You may have noticed the conspicuous absence of story and tea last week: I was learning to navigate New York City with my teen son, Atticus. I did some research, prowling about MOMA and the American Museum of Natural History. We took a ferry to see the Lady in the Harbor. I fell obsessively in love with an old train station, too. Fascination is wonderful food for an artist.

We were also experiencing tales of a different sort: we saw a flurry of shows in the theater district. HAMILTON on Broadway! Astonishing thing.  It exceeded our expectations. Yes, even despite the hype. Really a remarkable piece of work, with important things to say about our country and government and those folks involved in the founding.  Things about pride, and determination, and love, and loss. Things about being human.

Our New York minute: we saw Neil Gaiman walking past; he was attending the same Hamilton performance. We refrained from saying hi, because we didn’t want to get the man mobbed. He’s got a BABY at home … if he’s getting a creative night out, good for him! It’s okay, life is big, and @neilhimself will get another chance to meet us sometime.

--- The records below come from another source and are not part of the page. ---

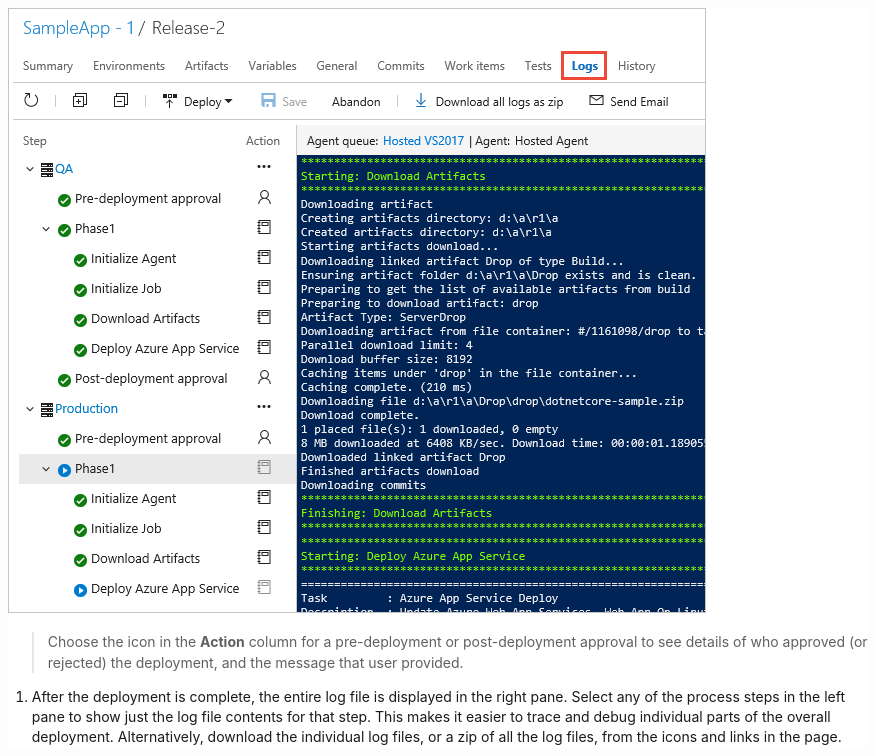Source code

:    ![Viewing the live deployment log](_img/define-multistage-release-process/live-logs-deployment.png)

   >Choose the icon in the **Action** column for a pre-deployment or post-deployment approval to see details
   of who approved (or rejected) the deployment, and the message that user provided.

1. After the deployment is complete, the entire log file is displayed in the right pane.
   Select any of the process steps in the left pane to show just the log file contents for that step.
   This makes it easier to trace and debug individual parts of the overall deployment. Alternatively, download
   the individual log files, or a zip of all the log files, from the icons and links in the page.
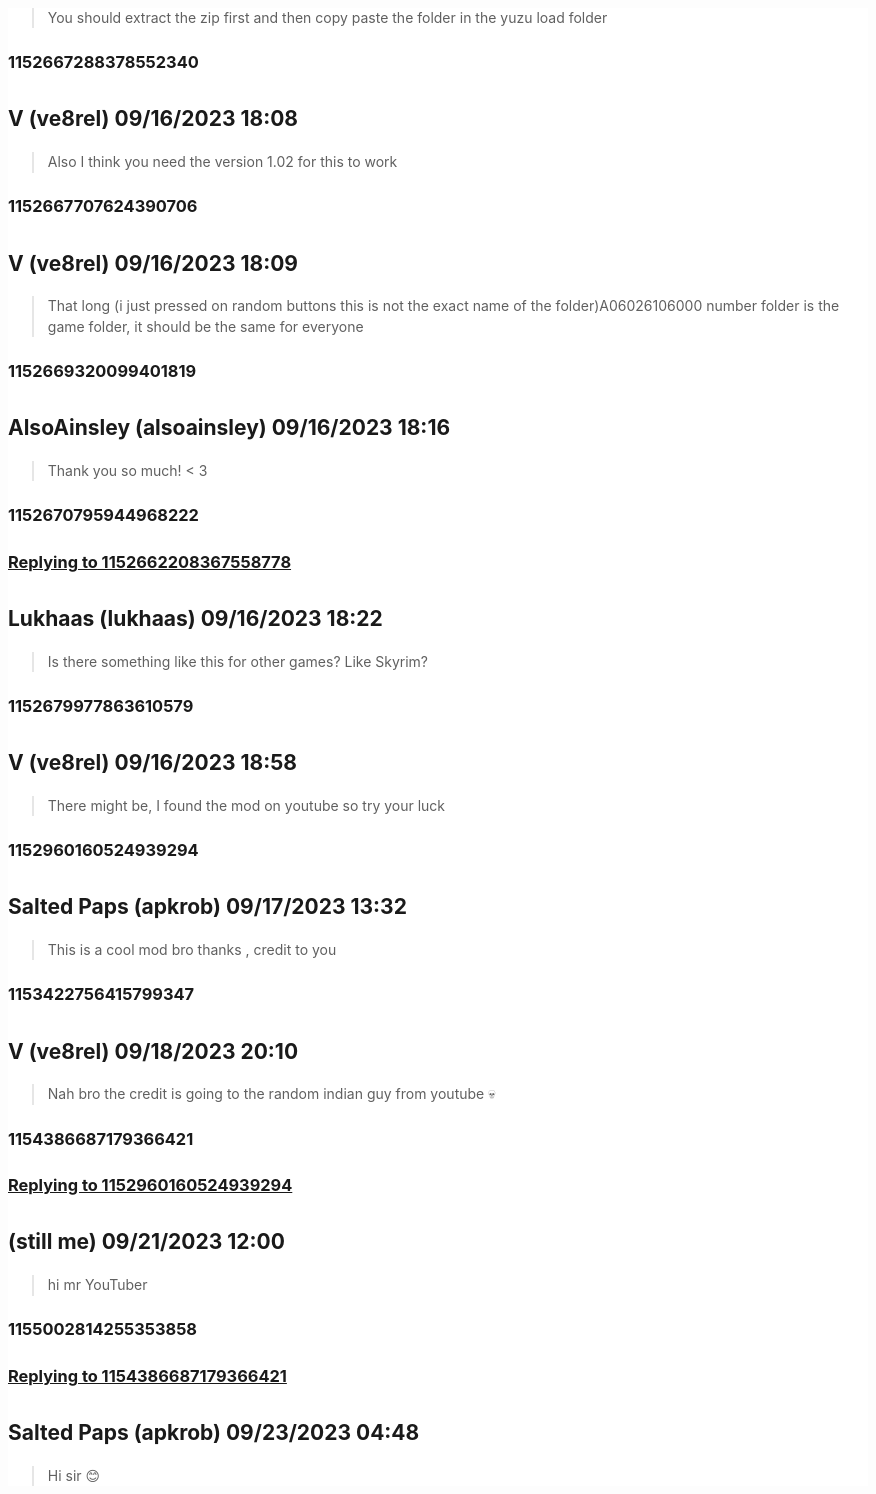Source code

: > You should extract the zip first and then copy paste the folder in the yuzu load folder

### 1152667288378552340
## V (ve8rel) 09/16/2023 18:08 

> Also I think you need the version 1.02 for this to work

### 1152667707624390706
## V (ve8rel) 09/16/2023 18:09 

> That long (i just pressed on random buttons this is not the exact name of the folder)A06026106000  number folder is the game folder, it should be the same for everyone

### 1152669320099401819
## AlsoAinsley (alsoainsley) 09/16/2023 18:16 

> Thank you so much! < 3

### 1152670795944968222
### [Replying to 1152662208367558778](#1152662208367558778)
## Lukhaas (lukhaas) 09/16/2023 18:22 

> Is there something like this for other games? Like Skyrim?

### 1152679977863610579
## V (ve8rel) 09/16/2023 18:58 

> There might be, I found the mod on youtube so try your luck

### 1152960160524939294
## Salted Paps (apkrob) 09/17/2023 13:32 

> This is a cool mod bro thanks , credit to you

### 1153422756415799347
## V (ve8rel) 09/18/2023 20:10 

> Nah bro the credit is going to the random indian guy from youtube 💀

### 1154386687179366421
### [Replying to 1152960160524939294](#1152960160524939294)
##  (still me) 09/21/2023 12:00 

> hi mr YouTuber

### 1155002814255353858
### [Replying to 1154386687179366421](#1154386687179366421)
## Salted Paps (apkrob) 09/23/2023 04:48 

> Hi sir 😊

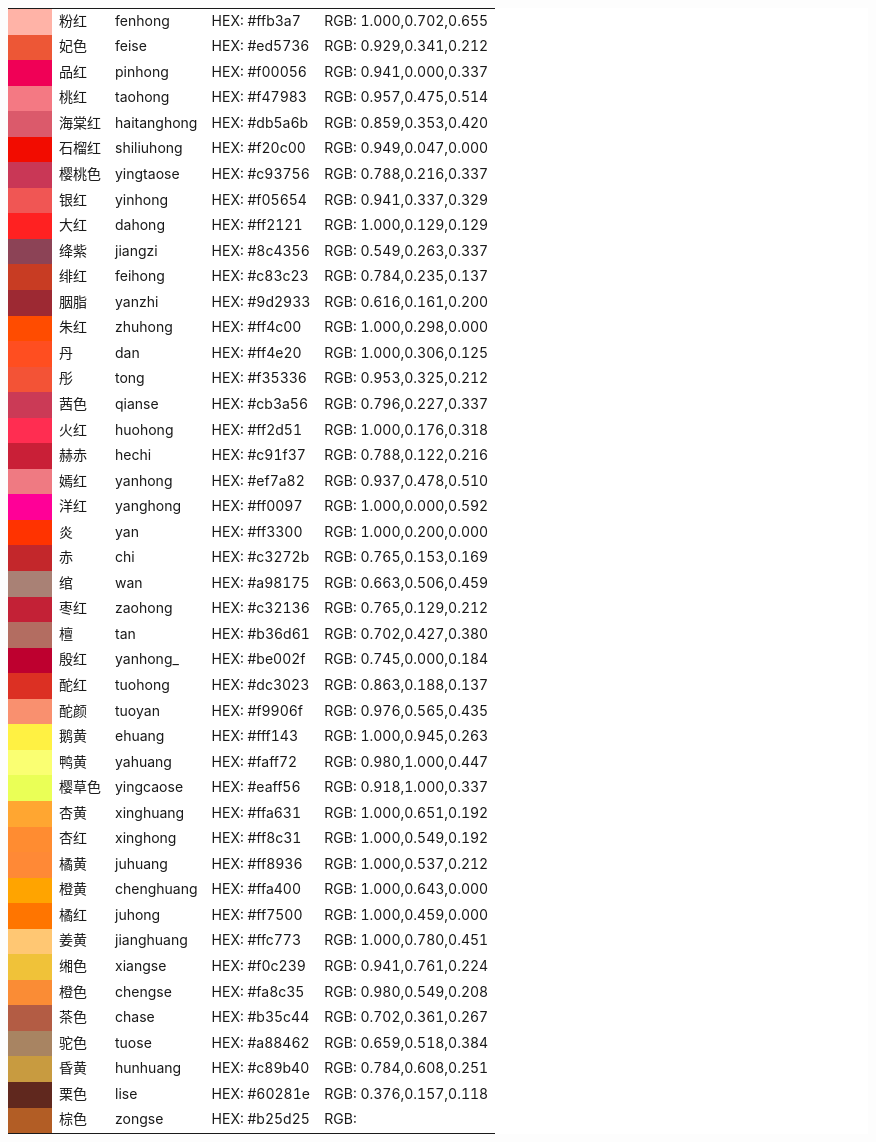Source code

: <table><tr><td style="width:30px;" bgcolor="#ffb3a7"></td><td>粉红</td><td>fenhong</td><td>HEX: #ffb3a7</td><td>RGB: 1.000,0.702,0.655</td></tr><tr><td style="width:30px;" bgcolor="#ed5736"></td><td>妃色</td><td>feise</td><td>HEX: #ed5736</td><td>RGB: 0.929,0.341,0.212</td></tr><tr><td style="width:30px;" bgcolor="#f00056"></td><td>品红</td><td>pinhong</td><td>HEX: #f00056</td><td>RGB: 0.941,0.000,0.337</td></tr><tr><td style="width:30px;" bgcolor="#f47983"></td><td>桃红</td><td>taohong</td><td>HEX: #f47983</td><td>RGB: 0.957,0.475,0.514</td></tr><tr><td style="width:30px;" bgcolor="#db5a6b"></td><td>海棠红</td><td>haitanghong</td><td>HEX: #db5a6b</td><td>RGB: 0.859,0.353,0.420</td></tr><tr><td style="width:30px;" bgcolor="#f20c00"></td><td>石榴红</td><td>shiliuhong</td><td>HEX: #f20c00</td><td>RGB: 0.949,0.047,0.000</td></tr><tr><td style="width:30px;" bgcolor="#c93756"></td><td>樱桃色</td><td>yingtaose</td><td>HEX: #c93756</td><td>RGB: 0.788,0.216,0.337</td></tr><tr><td style="width:30px;" bgcolor="#f05654"></td><td>银红</td><td>yinhong</td><td>HEX: #f05654</td><td>RGB: 0.941,0.337,0.329</td></tr><tr><td style="width:30px;" bgcolor="#ff2121"></td><td>大红</td><td>dahong</td><td>HEX: #ff2121</td><td>RGB: 1.000,0.129,0.129</td></tr><tr><td style="width:30px;" bgcolor="#8c4356"></td><td>绛紫</td><td>jiangzi</td><td>HEX: #8c4356</td><td>RGB: 0.549,0.263,0.337</td></tr><tr><td style="width:30px;" bgcolor="#c83c23"></td><td>绯红</td><td>feihong</td><td>HEX: #c83c23</td><td>RGB: 0.784,0.235,0.137</td></tr><tr><td style="width:30px;" bgcolor="#9d2933"></td><td>胭脂</td><td>yanzhi</td><td>HEX: #9d2933</td><td>RGB: 0.616,0.161,0.200</td></tr><tr><td style="width:30px;" bgcolor="#ff4c00"></td><td>朱红</td><td>zhuhong</td><td>HEX: #ff4c00</td><td>RGB: 1.000,0.298,0.000</td></tr><tr><td style="width:30px;" bgcolor="#ff4e20"></td><td>丹</td><td>dan</td><td>HEX: #ff4e20</td><td>RGB: 1.000,0.306,0.125</td></tr><tr><td style="width:30px;" bgcolor="#f35336"></td><td>彤</td><td>tong</td><td>HEX: #f35336</td><td>RGB: 0.953,0.325,0.212</td></tr><tr><td style="width:30px;" bgcolor="#cb3a56"></td><td>茜色</td><td>qianse</td><td>HEX: #cb3a56</td><td>RGB: 0.796,0.227,0.337</td></tr><tr><td style="width:30px;" bgcolor="#ff2d51"></td><td>火红</td><td>huohong</td><td>HEX: #ff2d51</td><td>RGB: 1.000,0.176,0.318</td></tr><tr><td style="width:30px;" bgcolor="#c91f37"></td><td>赫赤</td><td>hechi</td><td>HEX: #c91f37</td><td>RGB: 0.788,0.122,0.216</td></tr><tr><td style="width:30px;" bgcolor="#ef7a82"></td><td>嫣红</td><td>yanhong</td><td>HEX: #ef7a82</td><td>RGB: 0.937,0.478,0.510</td></tr><tr><td style="width:30px;" bgcolor="#ff0097"></td><td>洋红</td><td>yanghong</td><td>HEX: #ff0097</td><td>RGB: 1.000,0.000,0.592</td></tr><tr><td style="width:30px;" bgcolor="#ff3300"></td><td>炎</td><td>yan</td><td>HEX: #ff3300</td><td>RGB: 1.000,0.200,0.000</td></tr><tr><td style="width:30px;" bgcolor="#c3272b"></td><td>赤</td><td>chi</td><td>HEX: #c3272b</td><td>RGB: 0.765,0.153,0.169</td></tr><tr><td style="width:30px;" bgcolor="#a98175"></td><td>绾</td><td>wan</td><td>HEX: #a98175</td><td>RGB: 0.663,0.506,0.459</td></tr><tr><td style="width:30px;" bgcolor="#c32136"></td><td>枣红</td><td>zaohong</td><td>HEX: #c32136</td><td>RGB: 0.765,0.129,0.212</td></tr><tr><td style="width:30px;" bgcolor="#b36d61"></td><td>檀</td><td>tan</td><td>HEX: #b36d61</td><td>RGB: 0.702,0.427,0.380</td></tr><tr><td style="width:30px;" bgcolor="#be002f"></td><td>殷红</td><td>yanhong_</td><td>HEX: #be002f</td><td>RGB: 0.745,0.000,0.184</td></tr><tr><td style="width:30px;" bgcolor="#dc3023"></td><td>酡红</td><td>tuohong</td><td>HEX: #dc3023</td><td>RGB: 0.863,0.188,0.137</td></tr><tr><td style="width:30px;" bgcolor="#f9906f"></td><td>酡颜</td><td>tuoyan</td><td>HEX: #f9906f</td><td>RGB: 0.976,0.565,0.435</td></tr><tr><td style="width:30px;" bgcolor="#fff143"></td><td>鹅黄</td><td>ehuang</td><td>HEX: #fff143</td><td>RGB: 1.000,0.945,0.263</td></tr><tr><td style="width:30px;" bgcolor="#faff72"></td><td>鸭黄</td><td>yahuang</td><td>HEX: #faff72</td><td>RGB: 0.980,1.000,0.447</td></tr><tr><td style="width:30px;" bgcolor="#eaff56"></td><td>樱草色</td><td>yingcaose</td><td>HEX: #eaff56</td><td>RGB: 0.918,1.000,0.337</td></tr><tr><td style="width:30px;" bgcolor="#ffa631"></td><td>杏黄</td><td>xinghuang</td><td>HEX: #ffa631</td><td>RGB: 1.000,0.651,0.192</td></tr><tr><td style="width:30px;" bgcolor="#ff8c31"></td><td>杏红</td><td>xinghong</td><td>HEX: #ff8c31</td><td>RGB: 1.000,0.549,0.192</td></tr><tr><td style="width:30px;" bgcolor="#ff8936"></td><td>橘黄</td><td>juhuang</td><td>HEX: #ff8936</td><td>RGB: 1.000,0.537,0.212</td></tr><tr><td style="width:30px;" bgcolor="#ffa400"></td><td>橙黄</td><td>chenghuang</td><td>HEX: #ffa400</td><td>RGB: 1.000,0.643,0.000</td></tr><tr><td style="width:30px;" bgcolor="#ff7500"></td><td>橘红</td><td>juhong</td><td>HEX: #ff7500</td><td>RGB: 1.000,0.459,0.000</td></tr><tr><td style="width:30px;" bgcolor="#ffc773"></td><td>姜黄</td><td>jianghuang</td><td>HEX: #ffc773</td><td>RGB: 1.000,0.780,0.451</td></tr><tr><td style="width:30px;" bgcolor="#f0c239"></td><td>缃色</td><td>xiangse</td><td>HEX: #f0c239</td><td>RGB: 0.941,0.761,0.224</td></tr><tr><td style="width:30px;" bgcolor="#fa8c35"></td><td>橙色</td><td>chengse</td><td>HEX: #fa8c35</td><td>RGB: 0.980,0.549,0.208</td></tr><tr><td style="width:30px;" bgcolor="#b35c44"></td><td>茶色</td><td>chase</td><td>HEX: #b35c44</td><td>RGB: 0.702,0.361,0.267</td></tr><tr><td style="width:30px;" bgcolor="#a88462"></td><td>驼色</td><td>tuose</td><td>HEX: #a88462</td><td>RGB: 0.659,0.518,0.384</td></tr><tr><td style="width:30px;" bgcolor="#c89b40"></td><td>昏黄</td><td>hunhuang</td><td>HEX: #c89b40</td><td>RGB: 0.784,0.608,0.251</td></tr><tr><td style="width:30px;" bgcolor="#60281e"></td><td>栗色</td><td>lise</td><td>HEX: #60281e</td><td>RGB: 0.376,0.157,0.118</td></tr><tr><td style="width:30px;" bgcolor="#b25d25"></td><td>棕色</td><td>zongse</td><td>HEX: #b25d25</td><td>RGB:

A friend laughingly commented on my “brush with fame.” My husband said, “Not really, Nancy gets to see Atticus nearly every day!” This is true. Although not for long, as he prepares to leave for college and his own adventures. The City was our last grand exploration together before he departs. And my life will be changing, hugely, also. So we took in The City, as much as we could. And it’s possible, perhaps inevitable, that standing on that threshold together defined our experience of New York.


Obligatory “what else we did,” to remind myself as much as anything:

We saw four other plays, each a living breathing piece of art. They resonated with us for different reasons; we saw our lives on the stage. Theater is a magic mirror that way.


We visited the East Side with friends and experienced a nosh fest and incredible banana pudding. We practiced transport via subway and train: relatively simple if you’ve done it even once, weirdly complex if the system is new to you. Wandered through graveyards, churches, memorials. Looked at the trees and fountains and memories where the World Trade Center buildings used to stand.

We had fantastic crepes, and really good pizza. We walked until my tendons felt like iron bars. Explored the world of the Stage Door, and met Interesting People from places near and far. New York City has a plethora of bookstores, and art supplies can be found where you least expect them. So I suppose it’s no surprise to find theater and art and music and books in evidence throughout the city, as part of the everyday lives of people participating in the experience. Powerful stuff, and had this blog post not already run so long, I’d be talking about the importance of cross-pollination in creative work. Maybe we’ll do that next time.


Suffice it to say that I’m back: worn, as you’d expect from seeing a legend in the flesh. Disillusioned and re-enchanted. Full of renewed purpose. Creativity crackling from the ends of my fingertips.  And I have a very different sense now of this city that makes up so much of the landscape of American art and letters and film and drama. The City. It feels real. It feels, in some small part, mine. And I suppose mine is now yet another story of The City. It’s built of them, after all.